Crime does pay, of course, otherwise nobody would do it. Crime usually pays faster, if not better, than Wall Street. But Wall Street has the cops. And the cops were my last stop before visiting the slum, to check on Diva and Naveen.
Lightning Dilip gestured toward a chair, when I walked into his office.
‘Don’t sit in the fucking chair,’ he said. ‘What the fuck do you want?’
He was looking me over, remembering the last beating he’d given me, hoping for a limp.
‘Lightning- ji ,’ I began politely. ‘I just want to know if I can still bribe you, now that I’m freelancing, or if I have to go to Sub-Inspector Patil. I’m hoping for you, because the sub-inspector can be a real pain in the ass. But if you tell him that, I’ll deny it.’
The constables laughed. Lightning Dilip glared at them.
‘Throw this motherfucker in the under barrack,’ he said to the cops, lounging in the doorway. ‘And kick his head sideways.’
They stopped laughing, and moved toward me.
‘Just kidding,’ Lightning laughed, holding up a hand to stop his men. ‘Just kidding.’
The cops laughed. I laughed, too. It was pretty funny, in its own way.
‘Five per cent,’ I said.
‘Seven and a half,’ Lightning shot back. ‘And I’ll give you a chair to sit in, next time you visit the under barrack.’
The cops laughed. I laughed, too, because I would’ve given him ten per cent.
‘Done. You drive a hard bargain, Lightning- ji . You didn’t marry a Marwari wife for nothing.’

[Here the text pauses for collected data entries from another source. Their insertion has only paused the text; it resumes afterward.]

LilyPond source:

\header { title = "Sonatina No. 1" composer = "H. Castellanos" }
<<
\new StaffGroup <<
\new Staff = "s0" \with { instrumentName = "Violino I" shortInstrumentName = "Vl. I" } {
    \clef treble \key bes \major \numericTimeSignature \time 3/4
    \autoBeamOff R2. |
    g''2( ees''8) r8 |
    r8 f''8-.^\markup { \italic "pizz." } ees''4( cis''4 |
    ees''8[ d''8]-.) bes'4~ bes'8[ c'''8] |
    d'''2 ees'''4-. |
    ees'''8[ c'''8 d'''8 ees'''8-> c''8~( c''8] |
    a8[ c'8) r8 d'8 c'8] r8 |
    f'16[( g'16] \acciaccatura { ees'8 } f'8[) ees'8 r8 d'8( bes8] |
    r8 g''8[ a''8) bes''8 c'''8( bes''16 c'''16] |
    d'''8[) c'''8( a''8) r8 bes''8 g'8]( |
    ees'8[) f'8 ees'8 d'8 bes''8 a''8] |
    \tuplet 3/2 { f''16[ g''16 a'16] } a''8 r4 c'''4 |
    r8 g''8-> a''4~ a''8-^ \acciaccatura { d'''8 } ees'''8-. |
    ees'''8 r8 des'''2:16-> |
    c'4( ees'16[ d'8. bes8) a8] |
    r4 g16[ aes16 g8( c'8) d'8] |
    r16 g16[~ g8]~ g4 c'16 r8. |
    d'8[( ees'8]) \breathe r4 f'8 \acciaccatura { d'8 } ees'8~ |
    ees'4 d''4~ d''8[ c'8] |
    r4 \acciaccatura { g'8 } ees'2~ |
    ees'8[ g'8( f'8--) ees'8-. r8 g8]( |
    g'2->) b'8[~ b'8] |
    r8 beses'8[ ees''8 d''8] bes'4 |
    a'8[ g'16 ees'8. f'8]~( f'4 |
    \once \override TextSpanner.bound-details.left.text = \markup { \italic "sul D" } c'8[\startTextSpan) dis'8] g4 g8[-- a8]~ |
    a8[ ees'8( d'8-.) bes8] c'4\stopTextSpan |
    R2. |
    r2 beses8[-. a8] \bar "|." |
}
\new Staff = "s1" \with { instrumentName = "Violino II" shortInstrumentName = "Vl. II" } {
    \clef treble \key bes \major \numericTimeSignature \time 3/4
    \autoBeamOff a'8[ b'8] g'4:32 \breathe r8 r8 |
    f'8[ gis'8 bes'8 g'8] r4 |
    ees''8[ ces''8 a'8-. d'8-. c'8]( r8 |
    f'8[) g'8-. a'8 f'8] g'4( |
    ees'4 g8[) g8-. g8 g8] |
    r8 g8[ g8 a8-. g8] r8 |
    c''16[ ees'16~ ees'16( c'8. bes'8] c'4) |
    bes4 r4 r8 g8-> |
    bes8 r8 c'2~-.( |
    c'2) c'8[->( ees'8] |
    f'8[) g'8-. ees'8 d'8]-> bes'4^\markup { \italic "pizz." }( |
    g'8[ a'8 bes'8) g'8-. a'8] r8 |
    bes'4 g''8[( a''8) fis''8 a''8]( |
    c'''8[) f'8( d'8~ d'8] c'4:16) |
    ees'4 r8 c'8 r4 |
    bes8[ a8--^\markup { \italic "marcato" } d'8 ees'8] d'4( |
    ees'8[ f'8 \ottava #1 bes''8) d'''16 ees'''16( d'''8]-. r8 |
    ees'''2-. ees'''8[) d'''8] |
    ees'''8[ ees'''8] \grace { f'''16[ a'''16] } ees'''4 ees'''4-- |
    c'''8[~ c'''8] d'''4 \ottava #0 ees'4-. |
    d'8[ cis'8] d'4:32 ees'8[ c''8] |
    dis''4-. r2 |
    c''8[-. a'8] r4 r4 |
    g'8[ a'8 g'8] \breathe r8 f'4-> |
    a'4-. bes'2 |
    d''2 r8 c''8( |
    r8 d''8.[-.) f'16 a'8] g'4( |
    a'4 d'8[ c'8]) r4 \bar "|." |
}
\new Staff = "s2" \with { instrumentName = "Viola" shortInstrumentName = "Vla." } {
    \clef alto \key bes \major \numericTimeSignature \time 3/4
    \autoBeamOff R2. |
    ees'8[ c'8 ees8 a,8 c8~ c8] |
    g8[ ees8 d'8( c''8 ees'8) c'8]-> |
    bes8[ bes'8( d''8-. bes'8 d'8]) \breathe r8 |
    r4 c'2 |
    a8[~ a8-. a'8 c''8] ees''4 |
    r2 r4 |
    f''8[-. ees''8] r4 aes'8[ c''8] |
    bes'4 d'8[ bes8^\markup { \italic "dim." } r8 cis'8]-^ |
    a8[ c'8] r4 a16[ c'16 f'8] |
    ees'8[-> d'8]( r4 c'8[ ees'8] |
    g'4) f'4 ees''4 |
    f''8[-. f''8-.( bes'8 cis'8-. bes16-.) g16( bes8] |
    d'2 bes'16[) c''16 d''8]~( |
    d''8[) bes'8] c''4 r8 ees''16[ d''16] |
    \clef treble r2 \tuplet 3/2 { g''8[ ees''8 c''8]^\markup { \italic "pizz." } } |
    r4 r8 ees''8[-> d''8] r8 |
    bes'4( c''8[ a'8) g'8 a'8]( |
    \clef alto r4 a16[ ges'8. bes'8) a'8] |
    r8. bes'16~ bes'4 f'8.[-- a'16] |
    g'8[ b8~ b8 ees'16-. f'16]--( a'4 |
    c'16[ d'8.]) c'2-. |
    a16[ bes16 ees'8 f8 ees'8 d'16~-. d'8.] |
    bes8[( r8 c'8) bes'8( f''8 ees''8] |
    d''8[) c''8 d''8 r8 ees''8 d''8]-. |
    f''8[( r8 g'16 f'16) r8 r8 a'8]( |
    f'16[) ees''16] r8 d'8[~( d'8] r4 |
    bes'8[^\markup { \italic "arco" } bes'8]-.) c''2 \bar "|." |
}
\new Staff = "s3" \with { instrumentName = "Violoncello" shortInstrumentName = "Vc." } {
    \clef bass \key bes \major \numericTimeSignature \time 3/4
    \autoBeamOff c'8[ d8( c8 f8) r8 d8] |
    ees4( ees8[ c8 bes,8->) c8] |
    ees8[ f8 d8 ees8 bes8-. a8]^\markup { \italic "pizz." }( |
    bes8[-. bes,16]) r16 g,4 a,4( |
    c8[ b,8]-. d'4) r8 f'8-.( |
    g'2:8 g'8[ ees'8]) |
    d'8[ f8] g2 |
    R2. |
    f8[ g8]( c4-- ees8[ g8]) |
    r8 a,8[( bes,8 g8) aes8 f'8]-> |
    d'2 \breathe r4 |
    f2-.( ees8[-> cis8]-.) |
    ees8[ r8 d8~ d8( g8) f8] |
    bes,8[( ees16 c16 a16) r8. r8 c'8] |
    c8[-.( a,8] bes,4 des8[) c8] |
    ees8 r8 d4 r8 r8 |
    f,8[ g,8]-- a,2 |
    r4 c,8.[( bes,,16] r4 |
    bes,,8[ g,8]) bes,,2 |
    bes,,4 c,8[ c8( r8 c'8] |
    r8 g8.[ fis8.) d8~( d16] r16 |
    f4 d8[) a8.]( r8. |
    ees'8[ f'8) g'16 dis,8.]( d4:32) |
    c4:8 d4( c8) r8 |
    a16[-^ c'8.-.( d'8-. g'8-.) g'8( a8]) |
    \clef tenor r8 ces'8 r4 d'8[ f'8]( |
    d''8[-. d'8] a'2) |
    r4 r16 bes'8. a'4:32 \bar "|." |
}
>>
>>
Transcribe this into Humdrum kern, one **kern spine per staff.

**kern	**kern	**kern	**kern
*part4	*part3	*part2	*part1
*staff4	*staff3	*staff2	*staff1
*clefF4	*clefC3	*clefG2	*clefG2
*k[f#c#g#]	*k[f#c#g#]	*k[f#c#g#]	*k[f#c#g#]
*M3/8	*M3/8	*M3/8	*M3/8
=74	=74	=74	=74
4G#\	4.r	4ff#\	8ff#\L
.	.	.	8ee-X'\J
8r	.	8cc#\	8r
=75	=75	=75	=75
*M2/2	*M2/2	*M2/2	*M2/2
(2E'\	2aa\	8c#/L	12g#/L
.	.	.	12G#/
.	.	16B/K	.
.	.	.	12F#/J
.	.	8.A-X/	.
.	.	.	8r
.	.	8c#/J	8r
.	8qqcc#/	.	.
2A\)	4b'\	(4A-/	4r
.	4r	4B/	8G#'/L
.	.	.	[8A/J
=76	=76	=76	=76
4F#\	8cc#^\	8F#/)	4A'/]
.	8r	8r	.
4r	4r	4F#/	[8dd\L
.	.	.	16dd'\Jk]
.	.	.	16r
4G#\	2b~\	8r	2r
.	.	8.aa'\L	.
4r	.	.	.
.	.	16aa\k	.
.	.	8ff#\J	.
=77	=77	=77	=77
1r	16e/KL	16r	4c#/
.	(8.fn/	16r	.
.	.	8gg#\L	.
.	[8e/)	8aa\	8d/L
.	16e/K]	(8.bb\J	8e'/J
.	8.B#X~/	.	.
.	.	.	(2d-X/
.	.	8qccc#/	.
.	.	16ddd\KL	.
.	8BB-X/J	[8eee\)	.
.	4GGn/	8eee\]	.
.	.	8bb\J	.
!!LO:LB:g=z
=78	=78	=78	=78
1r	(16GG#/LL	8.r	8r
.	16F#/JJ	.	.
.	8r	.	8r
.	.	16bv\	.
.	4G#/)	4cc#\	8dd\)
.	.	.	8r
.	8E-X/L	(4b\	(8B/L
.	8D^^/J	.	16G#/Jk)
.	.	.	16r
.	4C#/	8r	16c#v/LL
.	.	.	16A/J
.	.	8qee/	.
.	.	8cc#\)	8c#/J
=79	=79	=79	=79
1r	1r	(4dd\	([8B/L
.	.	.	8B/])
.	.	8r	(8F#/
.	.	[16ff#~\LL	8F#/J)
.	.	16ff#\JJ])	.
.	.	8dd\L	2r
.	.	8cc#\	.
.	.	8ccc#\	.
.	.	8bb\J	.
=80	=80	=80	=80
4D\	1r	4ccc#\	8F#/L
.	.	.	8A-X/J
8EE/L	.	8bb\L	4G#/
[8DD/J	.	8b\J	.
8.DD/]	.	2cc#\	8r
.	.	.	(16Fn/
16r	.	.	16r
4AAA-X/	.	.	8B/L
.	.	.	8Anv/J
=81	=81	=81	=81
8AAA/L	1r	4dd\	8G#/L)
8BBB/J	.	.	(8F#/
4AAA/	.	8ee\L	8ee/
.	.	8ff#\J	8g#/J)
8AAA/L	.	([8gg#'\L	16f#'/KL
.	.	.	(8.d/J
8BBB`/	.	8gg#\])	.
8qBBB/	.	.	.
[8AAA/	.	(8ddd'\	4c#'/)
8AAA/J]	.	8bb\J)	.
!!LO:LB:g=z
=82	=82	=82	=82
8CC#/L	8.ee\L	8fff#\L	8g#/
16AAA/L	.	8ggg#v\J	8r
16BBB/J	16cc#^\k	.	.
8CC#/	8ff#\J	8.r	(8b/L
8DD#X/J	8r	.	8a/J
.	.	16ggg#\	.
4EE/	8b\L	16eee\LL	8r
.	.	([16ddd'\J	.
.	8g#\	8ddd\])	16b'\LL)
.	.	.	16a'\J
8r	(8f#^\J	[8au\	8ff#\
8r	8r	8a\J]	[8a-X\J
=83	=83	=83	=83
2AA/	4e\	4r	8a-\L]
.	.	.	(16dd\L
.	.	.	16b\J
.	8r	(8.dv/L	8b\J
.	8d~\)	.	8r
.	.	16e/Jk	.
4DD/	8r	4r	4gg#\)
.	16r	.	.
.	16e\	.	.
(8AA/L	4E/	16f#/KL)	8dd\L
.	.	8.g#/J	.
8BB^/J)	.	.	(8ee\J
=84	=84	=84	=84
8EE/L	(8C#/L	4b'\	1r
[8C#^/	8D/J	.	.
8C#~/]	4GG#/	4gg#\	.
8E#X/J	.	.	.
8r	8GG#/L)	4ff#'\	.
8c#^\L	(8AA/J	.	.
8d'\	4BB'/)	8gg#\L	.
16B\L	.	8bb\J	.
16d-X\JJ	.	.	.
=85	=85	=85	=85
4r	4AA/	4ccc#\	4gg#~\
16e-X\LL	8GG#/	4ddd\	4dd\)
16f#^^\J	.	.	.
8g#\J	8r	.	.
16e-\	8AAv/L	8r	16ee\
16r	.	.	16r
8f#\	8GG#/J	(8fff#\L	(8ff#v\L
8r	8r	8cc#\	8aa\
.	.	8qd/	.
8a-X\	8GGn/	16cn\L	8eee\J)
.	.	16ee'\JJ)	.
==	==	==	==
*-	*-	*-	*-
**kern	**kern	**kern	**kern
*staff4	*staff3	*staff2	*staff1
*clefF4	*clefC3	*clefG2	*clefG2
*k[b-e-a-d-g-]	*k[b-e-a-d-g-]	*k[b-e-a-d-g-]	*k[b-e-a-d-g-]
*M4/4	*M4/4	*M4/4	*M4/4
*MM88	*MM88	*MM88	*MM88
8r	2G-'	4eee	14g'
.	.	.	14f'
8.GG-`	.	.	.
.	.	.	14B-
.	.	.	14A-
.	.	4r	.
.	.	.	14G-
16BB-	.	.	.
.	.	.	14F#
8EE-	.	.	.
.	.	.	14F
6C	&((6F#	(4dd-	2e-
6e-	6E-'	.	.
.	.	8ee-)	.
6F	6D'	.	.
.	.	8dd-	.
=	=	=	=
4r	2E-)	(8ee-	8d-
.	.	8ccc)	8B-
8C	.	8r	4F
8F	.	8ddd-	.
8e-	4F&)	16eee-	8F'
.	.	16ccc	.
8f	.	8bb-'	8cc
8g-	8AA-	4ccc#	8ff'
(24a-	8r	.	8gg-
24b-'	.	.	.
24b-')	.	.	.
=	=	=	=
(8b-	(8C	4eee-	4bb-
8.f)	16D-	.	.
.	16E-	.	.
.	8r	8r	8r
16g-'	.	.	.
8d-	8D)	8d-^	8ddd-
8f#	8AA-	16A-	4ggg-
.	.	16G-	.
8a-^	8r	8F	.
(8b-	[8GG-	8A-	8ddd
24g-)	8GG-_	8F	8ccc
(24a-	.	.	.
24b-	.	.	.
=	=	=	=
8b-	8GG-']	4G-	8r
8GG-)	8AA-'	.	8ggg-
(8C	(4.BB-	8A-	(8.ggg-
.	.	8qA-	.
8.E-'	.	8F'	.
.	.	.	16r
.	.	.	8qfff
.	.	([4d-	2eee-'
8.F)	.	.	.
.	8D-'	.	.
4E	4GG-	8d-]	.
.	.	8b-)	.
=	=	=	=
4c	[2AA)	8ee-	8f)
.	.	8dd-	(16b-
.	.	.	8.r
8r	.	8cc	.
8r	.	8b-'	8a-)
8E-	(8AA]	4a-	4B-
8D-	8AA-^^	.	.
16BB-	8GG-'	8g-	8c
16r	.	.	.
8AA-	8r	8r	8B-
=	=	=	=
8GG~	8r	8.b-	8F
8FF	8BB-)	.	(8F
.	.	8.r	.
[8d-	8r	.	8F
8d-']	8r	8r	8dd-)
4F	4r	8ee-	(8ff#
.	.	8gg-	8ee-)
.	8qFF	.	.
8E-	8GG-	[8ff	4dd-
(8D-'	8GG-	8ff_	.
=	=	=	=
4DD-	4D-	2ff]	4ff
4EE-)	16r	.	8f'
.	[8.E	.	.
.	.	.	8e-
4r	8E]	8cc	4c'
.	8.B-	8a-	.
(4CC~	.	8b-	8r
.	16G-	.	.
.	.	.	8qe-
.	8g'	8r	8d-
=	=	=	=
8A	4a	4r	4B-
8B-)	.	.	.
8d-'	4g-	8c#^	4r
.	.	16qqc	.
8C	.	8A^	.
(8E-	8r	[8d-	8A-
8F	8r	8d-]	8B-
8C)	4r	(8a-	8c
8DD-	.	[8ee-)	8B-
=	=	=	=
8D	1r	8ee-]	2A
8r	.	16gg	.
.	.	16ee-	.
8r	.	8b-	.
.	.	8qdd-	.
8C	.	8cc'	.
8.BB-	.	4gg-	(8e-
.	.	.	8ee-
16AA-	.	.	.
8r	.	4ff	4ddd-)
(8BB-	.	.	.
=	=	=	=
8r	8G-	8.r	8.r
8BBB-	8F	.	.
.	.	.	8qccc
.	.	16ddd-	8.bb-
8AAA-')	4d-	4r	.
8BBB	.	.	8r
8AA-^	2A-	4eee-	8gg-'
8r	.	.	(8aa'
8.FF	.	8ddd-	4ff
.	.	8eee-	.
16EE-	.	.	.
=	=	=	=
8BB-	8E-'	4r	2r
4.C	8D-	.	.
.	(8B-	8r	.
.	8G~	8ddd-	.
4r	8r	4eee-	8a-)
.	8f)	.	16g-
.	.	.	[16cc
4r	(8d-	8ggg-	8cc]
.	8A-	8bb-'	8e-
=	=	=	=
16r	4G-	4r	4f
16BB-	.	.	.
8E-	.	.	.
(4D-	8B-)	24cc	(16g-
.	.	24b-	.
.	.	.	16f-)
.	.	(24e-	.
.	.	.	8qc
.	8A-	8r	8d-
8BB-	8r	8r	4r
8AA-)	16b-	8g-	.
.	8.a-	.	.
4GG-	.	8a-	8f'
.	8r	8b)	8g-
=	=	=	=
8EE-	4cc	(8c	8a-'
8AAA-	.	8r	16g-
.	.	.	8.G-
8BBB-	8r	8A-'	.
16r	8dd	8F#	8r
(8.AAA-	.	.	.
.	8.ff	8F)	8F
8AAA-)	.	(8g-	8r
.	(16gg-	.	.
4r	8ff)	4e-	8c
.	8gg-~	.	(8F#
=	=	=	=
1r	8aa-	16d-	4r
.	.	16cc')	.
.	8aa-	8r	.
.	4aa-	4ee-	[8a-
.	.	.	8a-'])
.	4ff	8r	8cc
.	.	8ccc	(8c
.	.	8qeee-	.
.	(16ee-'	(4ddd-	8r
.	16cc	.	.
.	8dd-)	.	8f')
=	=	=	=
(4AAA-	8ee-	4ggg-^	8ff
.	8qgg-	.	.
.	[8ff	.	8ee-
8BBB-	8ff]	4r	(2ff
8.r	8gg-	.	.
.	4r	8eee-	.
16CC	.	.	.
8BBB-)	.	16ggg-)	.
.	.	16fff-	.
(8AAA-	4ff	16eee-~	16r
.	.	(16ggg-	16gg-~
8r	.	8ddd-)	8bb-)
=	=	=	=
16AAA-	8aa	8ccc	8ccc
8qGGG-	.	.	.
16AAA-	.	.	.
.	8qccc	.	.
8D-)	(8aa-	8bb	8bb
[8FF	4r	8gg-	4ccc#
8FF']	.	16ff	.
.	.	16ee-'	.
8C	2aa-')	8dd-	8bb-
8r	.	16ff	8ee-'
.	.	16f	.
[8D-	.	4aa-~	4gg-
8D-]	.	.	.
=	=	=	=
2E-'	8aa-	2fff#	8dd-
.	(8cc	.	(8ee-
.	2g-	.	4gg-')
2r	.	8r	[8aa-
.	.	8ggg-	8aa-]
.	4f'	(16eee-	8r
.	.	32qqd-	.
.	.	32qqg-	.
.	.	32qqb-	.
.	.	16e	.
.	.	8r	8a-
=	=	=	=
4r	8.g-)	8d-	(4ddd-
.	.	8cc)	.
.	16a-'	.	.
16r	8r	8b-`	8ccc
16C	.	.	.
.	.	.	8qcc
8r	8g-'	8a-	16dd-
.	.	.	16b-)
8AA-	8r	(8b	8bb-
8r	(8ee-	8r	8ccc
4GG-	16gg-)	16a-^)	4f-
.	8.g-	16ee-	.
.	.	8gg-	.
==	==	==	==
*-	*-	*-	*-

The Marwaris are trading people from Rajasthan, in northern India. They have a reputation for shrewd business, and sharp deal making. Lightning Dilip’s Marwari wife had a reputation for spending money faster than Lightning could beat it from his victims.
He looked at me, tasting the mention of his wife without pleasure. His lip curled. Every sadist has a sadist in the shadows. When you know who it is, just the mention of the name is enough.
‘Get out of here!’
‘Thank you, Sergeant- ji ,’ I said.
I walked past the cops who’d chained and kicked me, weeks before. They smiled, and nodded good-naturedly. That was pretty funny too, in its own way.
I parked outside the slum and made my way to Johnny’s house. He wasn’t there, so I went to the adjoining huts being used by Naveen and Diva. I heard them, as usual, before I saw them.
‘Do you know what a woman has to do to take a shit around here?’ Diva demanded, as I walked into the little clear space in front of their huts.
‘Wow, that was a long conversation,’ I said. ‘Weren’t you on that last time?’
‘Do you know, Mr Kharab Dhandha Shantaram?’ she demanded, using the term for dirty business .
‘I do. I used to live here. And it ain’t right.’
‘Damn right, it’s not right,’ Diva said, turning from me to poke Naveen in the chest. ‘A woman can’t shit in the daytime, for example.’